In Sara Nishe Adams’ book The Reading List, one of the main characters, Aleisha, has a summer job at the Harrow Road Library, a small neighborhood library in danger of closing. The library has been forgotten by residents in the bustle of daily life. Aleisha is at the checkout desk and is not in a good mood when an old man, Mukesh, cannot even open the door to the library. She is short with him, and he leaves upset. Aleisha’s boss takes her to task about her behavior. She is the librarian he tells her. She needs to take her responsibilities seriously. Aleisha is young. She doesn’t like being scolded, but she got this job because her brother, Aidan loved this library and he had also worked there one summer. She decided she would behave for her brother’s sake. When Mukesh forces himself to return to the library Aleisha is a different person. She has found a list in the library, left on a table. It’s a reading list. The first book on the list is To Kill a Mockingbird, although the first book mentioned in a chapter title is The Time Traveler’s Wife.
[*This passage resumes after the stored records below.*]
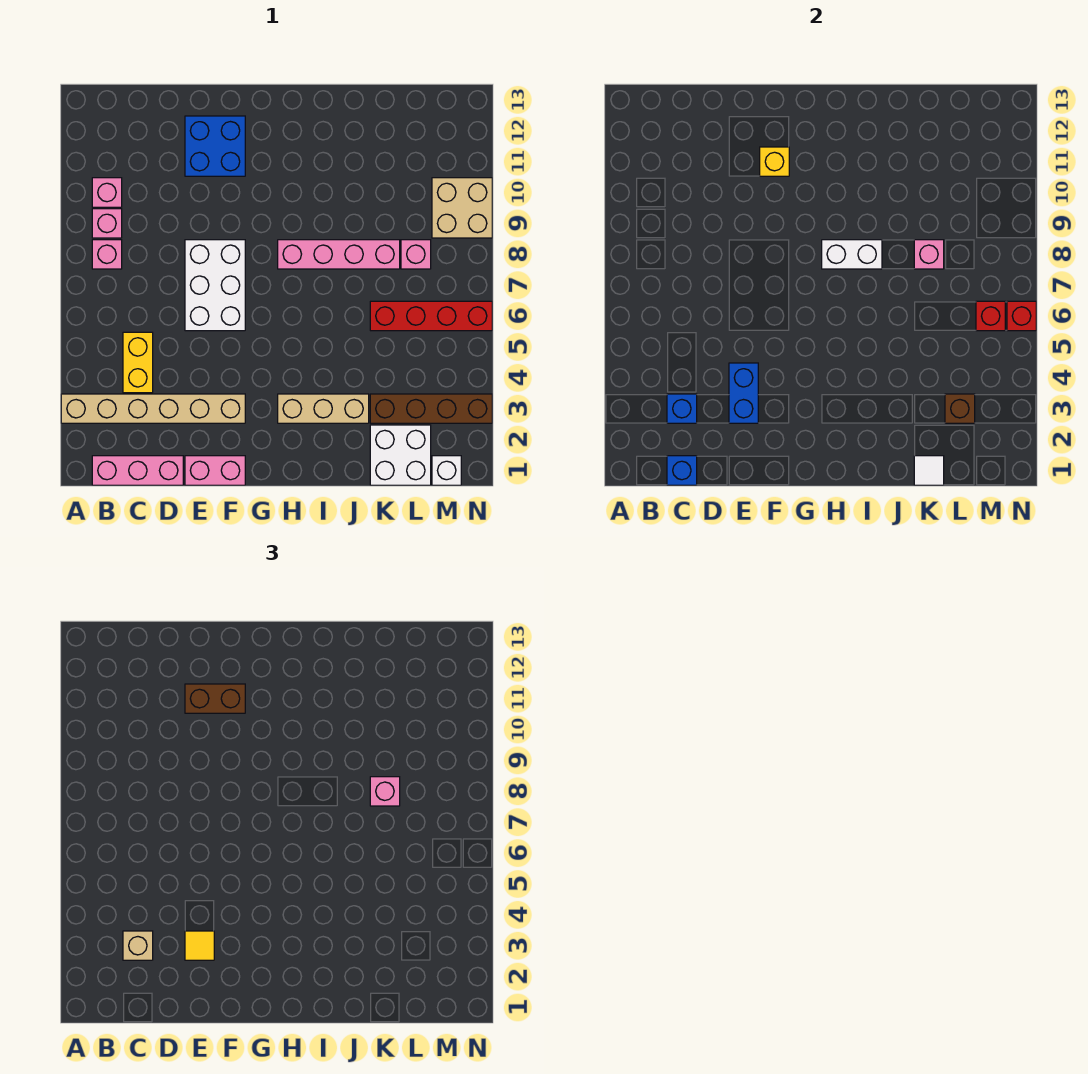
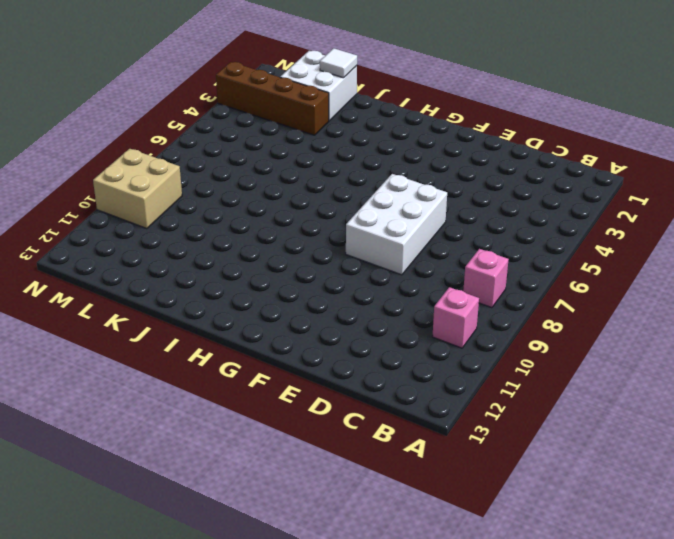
none -> tan brick A3:F3 level 1
none -> pink brick B1:D1 level 1
none -> pink brick B9 level 1
none -> yellow brick C4:C5 level 1

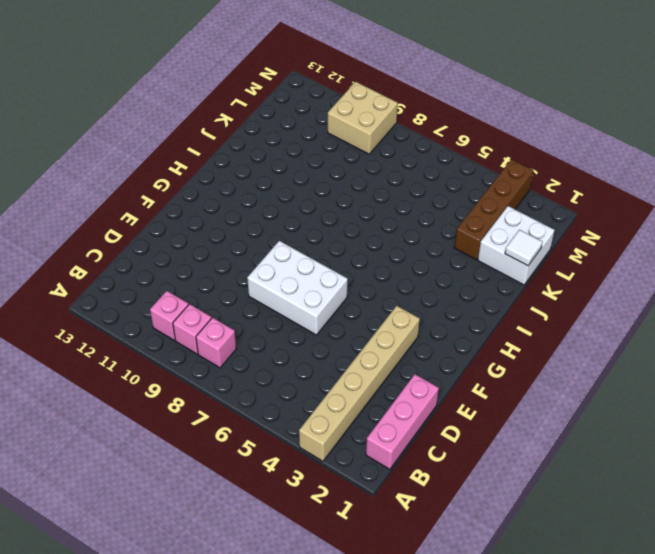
none -> yellow brick C4:C5 level 1
none -> pink brick E1:F1 level 1
none -> blue brick E11:F12 level 1
none -> tan brick H3:J3 level 1

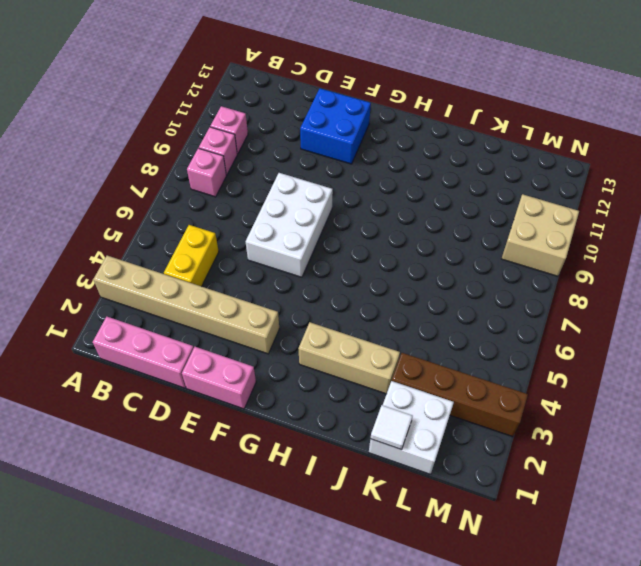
none -> pink brick H8:K8 level 1
none -> red brick K6:N6 level 1
none -> pink brick L8 level 1
none -> white brick M1 level 1

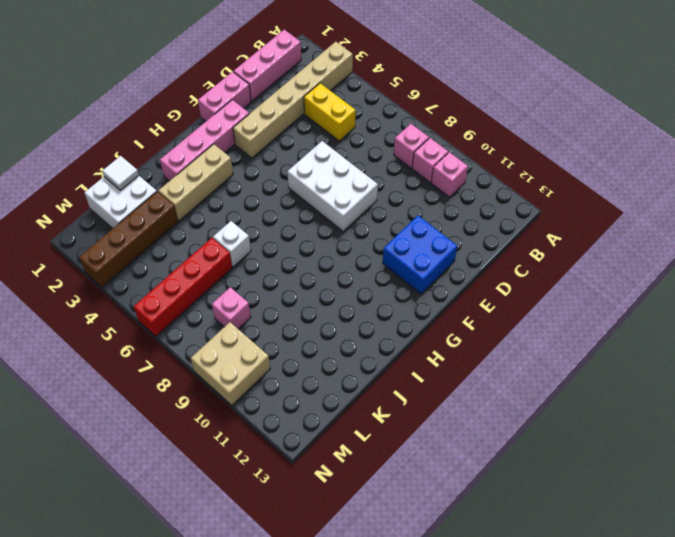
pink brick F2:I2 level 1 -> pink brick H8:K8 level 1
white brick J6 level 1 -> white brick M1 level 1
none -> blue brick C1 level 2
none -> blue brick C3 level 2
none -> blue brick E3:E4 level 2
none -> yellow brick F11 level 2

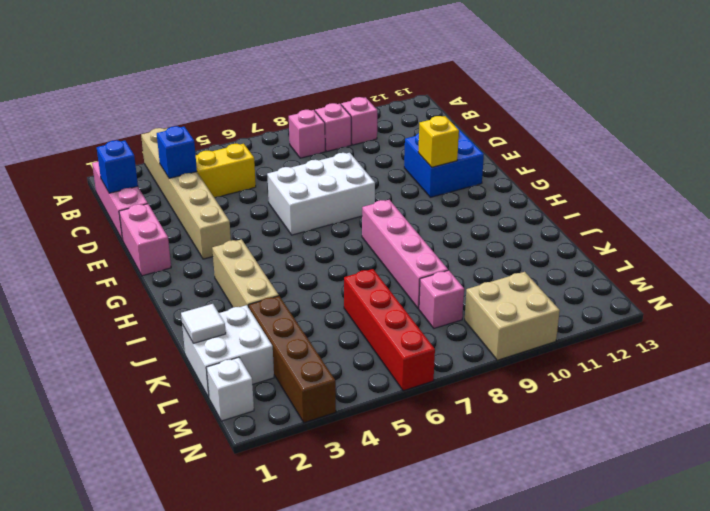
none -> blue brick E3:E4 level 2
none -> white brick H8:I8 level 2
none -> pink brick K8 level 2
none -> brown brick L3 level 2

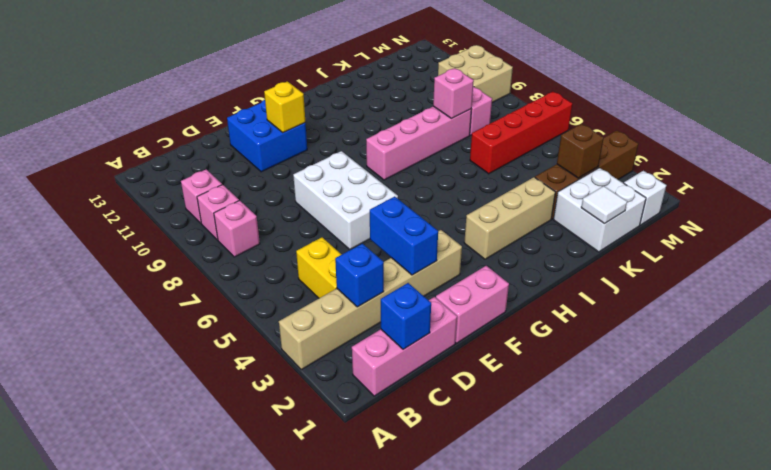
none -> white brick H8:I8 level 2
none -> red brick M6 level 2
none -> red brick N6 level 2
none -> tan brick C3 level 3

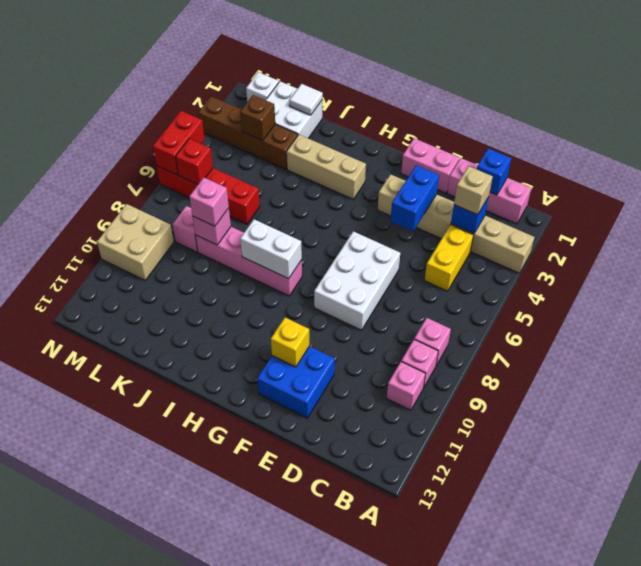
red brick N5:N6 level 2 -> red brick N6 level 2
none -> yellow tile E3 level 3
none -> brown brick E11:F11 level 3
Mukesh lost his wife to cancer. She was a voracious reader. Mukesh was not. His wife also read books with her granddaughter Priya, and Priya became a book lover like Naina. Mukesh was not making much headway with Priya. She would find a chair at his house and read and ignore her grandfather. When Aleisha recommended that Mukesh read To Kill a Mockingbird, the book interrupted his grief and gave him a way to stay close to his wife even after death. This also gave him a way to be more pleasing in the eyes of his granddaughter, Priya.
In fact, everyone who found that reading list, including Leonora, Chris, Indira, Izzy, Joseph, Gigi, Aleisha, Mukesh found their lives changed by the characters and themes in those books and by sharing their thoughts about the books with others. Eventually, it seems, the repercussions from this ‘reading list’ may even end up saving the Harrow Road Library.
This is a simple tale that ends up having more depth than you would think. The problems these characters are dealing with in their personal lives are rather serious ones that could derail a life, and in real life such traumas do psychological damage that loneliness exacerbates. Some of these characters have lost loved ones, some are troubled by social difficulties, one character is dealing with such hopelessness that he cannot cope with it. Not everyone is saved. But a community of fictional characters, relevant plots, and a cause offers a reset to more than one of the characters in The Reading List, who are intended to represent real people.
Who made the copies of this book list and distributed them? Will we find out? What nationalities are these people who all live in London now? Do people from Kenya eat Indian food? What is the religion of many of the characters? Does it matter if we know the answers to any of these questions when the same solution seemed to work to pull almost everyone out of their personal preoccupations and isolation. It’s a sweet book. I know we are not supposed to use the word ‘sweet’ when describing literature. There is bitterness in this story also. But it is an uplifting story overall and it would not hurt anyone to read the books on that reading list. In fact, I might read some of them again.